Looking for answers, Michael breaks into a records archive of the Roman Catholic Church. Researching the past of Father Halloran, Michael learns that the man has none. Rather, Halloran's life "began" the day that another man's life apparently ended, leading Michael to believe that the two men are one and the same. He also finds similar records for a woman, a nun named Sister Therese who is to reside in Alison's building. Michael soon concludes that Sister Therese is actually the woman that Alison is meant to become.

Rushing to her building, he confronts the blind priest, only to be killed. Returning to the building, her headaches having returned and her skin beginning to desiccate, Alison finds Michael seemingly unhurt. He reveals that he is actually dead and also damned for killing his wife.

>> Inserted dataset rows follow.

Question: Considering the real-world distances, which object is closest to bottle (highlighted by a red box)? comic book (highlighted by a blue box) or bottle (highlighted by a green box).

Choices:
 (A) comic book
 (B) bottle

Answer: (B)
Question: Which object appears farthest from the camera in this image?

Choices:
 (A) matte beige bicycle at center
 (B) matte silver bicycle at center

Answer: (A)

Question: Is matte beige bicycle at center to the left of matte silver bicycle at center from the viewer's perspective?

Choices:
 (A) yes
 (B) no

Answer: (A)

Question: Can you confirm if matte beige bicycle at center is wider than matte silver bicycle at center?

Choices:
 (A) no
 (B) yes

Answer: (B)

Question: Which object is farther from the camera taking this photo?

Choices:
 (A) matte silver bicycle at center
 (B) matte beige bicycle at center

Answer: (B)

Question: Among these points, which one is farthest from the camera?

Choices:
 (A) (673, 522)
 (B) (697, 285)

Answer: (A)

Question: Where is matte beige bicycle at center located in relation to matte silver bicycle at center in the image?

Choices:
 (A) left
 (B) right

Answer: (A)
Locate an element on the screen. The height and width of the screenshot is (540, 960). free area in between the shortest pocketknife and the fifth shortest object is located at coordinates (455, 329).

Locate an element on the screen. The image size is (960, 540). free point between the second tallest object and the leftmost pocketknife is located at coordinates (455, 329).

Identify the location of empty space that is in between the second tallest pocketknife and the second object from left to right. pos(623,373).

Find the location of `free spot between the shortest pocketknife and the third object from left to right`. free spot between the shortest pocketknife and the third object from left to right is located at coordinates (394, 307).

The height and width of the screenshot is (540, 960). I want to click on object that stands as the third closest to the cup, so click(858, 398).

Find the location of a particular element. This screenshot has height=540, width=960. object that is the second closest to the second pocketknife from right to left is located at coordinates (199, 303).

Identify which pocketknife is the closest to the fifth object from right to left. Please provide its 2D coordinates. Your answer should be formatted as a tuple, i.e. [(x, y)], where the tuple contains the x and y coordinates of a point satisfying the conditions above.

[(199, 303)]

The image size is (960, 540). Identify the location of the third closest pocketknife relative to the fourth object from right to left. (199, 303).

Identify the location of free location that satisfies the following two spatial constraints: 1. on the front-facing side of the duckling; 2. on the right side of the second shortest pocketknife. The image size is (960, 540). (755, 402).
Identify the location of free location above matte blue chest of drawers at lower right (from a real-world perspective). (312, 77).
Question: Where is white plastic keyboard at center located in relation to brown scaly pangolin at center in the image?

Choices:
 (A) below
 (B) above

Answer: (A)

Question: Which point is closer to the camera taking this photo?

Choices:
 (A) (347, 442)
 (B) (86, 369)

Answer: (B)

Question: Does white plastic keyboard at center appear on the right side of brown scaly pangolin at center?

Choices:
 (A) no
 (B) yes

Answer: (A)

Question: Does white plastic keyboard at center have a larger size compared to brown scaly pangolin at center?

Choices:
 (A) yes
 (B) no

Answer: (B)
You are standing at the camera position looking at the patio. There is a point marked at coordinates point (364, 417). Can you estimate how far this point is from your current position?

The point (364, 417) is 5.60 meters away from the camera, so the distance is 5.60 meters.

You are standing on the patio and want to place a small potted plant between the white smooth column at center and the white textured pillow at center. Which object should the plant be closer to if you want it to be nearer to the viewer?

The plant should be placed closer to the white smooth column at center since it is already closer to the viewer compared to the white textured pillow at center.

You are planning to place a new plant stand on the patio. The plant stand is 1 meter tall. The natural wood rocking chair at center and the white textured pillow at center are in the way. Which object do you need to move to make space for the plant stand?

He also explains that the house is actually positioned over the gateway between our world and Hell and that there must be a gatekeeper to protect the world from the denizens of the Underworld. Until now, that gatekeeper, or Sentinel, had been Father Halloran, but Alison is now expected to succeed him. Her troubled past, especially her suicide attempt, make her the appropriate choice. The inhabitants of Hell are actually her fellow "neighbours" and they know that they have one chance to escape the Abyss - pressuring Alison to complete her suicide. At the last minute, Father Halloran appears and saves Alison, driving the "neighbours" back to hell.

The book ends with Alison becoming the new Sentinel, Sister Therese, who is blind like Father Halloran before her.